Due to a situation that arose one day, it was decided that to avoid that same situation ever arising again, the music department would be moving to the northern building of the old Connect Ed buildings. This ensured that in emergency situations it wouldn’t take nearly as long for help to arrive. We had 2 days to make this happen. 

I lovingly referred to this area as the pigeon roost, as that seemed to be its primary function. A family (or 3) of pigeons had been nesting in the rafters of this building for many years. One of the necessary elements of our tenancy here was the regular “de-pooing” of the covered area where students walked to access the building. During one of the 2020 lockdowns I completely desensitised my kids to all things rodent-related. I set up 8 mouse traps around the rooms and every second day I would come and check my success rate. My kids always came with me for a bit of fresh air (until they were inside the music department) and after a while would get up in the morning and excitedly ask me if today was “mouse trap day”. I even kept a running kill tally in the office. Over the longest lockdown of 2020, I believe I hit 110 mice. 

Then word came that that building was to be knocked down and removed. I heard it from several sources but waited until it was officially confirmed with me. Sure enough, we were on the move again, but to where, who knew?

It turns out that history was to repeat itself, and we were headed back to A1 and A2 at the end of 2020. Familiar with how we had to utilise this teaching space, this has been temporary home number 6 in the space of 12 years. 

But a new dawn breaks, and after effectively being the Partridge family music department for 12 and a bit years we have moved into our forever home. An area that has been acoustically treated, carpeted, ceilings lowered, double glazed windows and essentially made as musically friendly as budgets would allow. For this, I am relieved and genuinely grateful. As I write this, I am realising that 12 years of accumulated tension from simply not knowing what was going to happen next is starting to taper away.
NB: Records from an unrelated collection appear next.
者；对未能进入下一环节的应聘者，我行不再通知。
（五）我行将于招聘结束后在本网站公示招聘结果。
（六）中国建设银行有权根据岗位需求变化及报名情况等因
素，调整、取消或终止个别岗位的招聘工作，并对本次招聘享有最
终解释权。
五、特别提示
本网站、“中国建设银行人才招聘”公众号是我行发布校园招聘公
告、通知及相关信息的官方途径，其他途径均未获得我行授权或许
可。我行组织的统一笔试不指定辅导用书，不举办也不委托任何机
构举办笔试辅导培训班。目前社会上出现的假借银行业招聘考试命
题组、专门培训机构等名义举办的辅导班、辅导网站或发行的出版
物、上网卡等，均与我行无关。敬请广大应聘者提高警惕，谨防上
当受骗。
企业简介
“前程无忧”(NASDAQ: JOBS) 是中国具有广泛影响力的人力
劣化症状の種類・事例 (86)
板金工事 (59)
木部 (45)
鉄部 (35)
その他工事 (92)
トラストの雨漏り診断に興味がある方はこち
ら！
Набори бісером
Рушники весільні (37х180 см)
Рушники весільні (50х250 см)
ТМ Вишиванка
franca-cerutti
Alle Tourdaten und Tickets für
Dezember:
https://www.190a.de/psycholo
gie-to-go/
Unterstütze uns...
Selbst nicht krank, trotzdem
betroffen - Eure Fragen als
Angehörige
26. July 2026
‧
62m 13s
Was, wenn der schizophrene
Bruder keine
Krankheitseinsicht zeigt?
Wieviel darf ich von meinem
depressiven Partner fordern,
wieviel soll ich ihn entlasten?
There’s quite a bit there and I think it will take a while for me to fully decompress, but I am happy to the point where secretly, I have wiped away tears. Just like I am now. 

One thing I take away from all this history is the fact that no matter what was thrown at us as a department, we have strived to give our students the best tuition and experiences we could deliver. In the years that have gone, I can count at least 8 students that have gone on to make music their full-time career, be it as a working performer, an educator, AMEB examiner or other. This may not seem like many, but in the fickle world of the performing arts and as a rural school, this is remarkable. One past student recently told me how she has had to start declaring income as a performer for tax purposes. This was something she was equally devastated and proud of at the same time. I was beyond delighted. 

So if we can do that while teaching out of pigeon roosts and even a bathroom at one point, imagine what we can do now. I can’t wait to find out.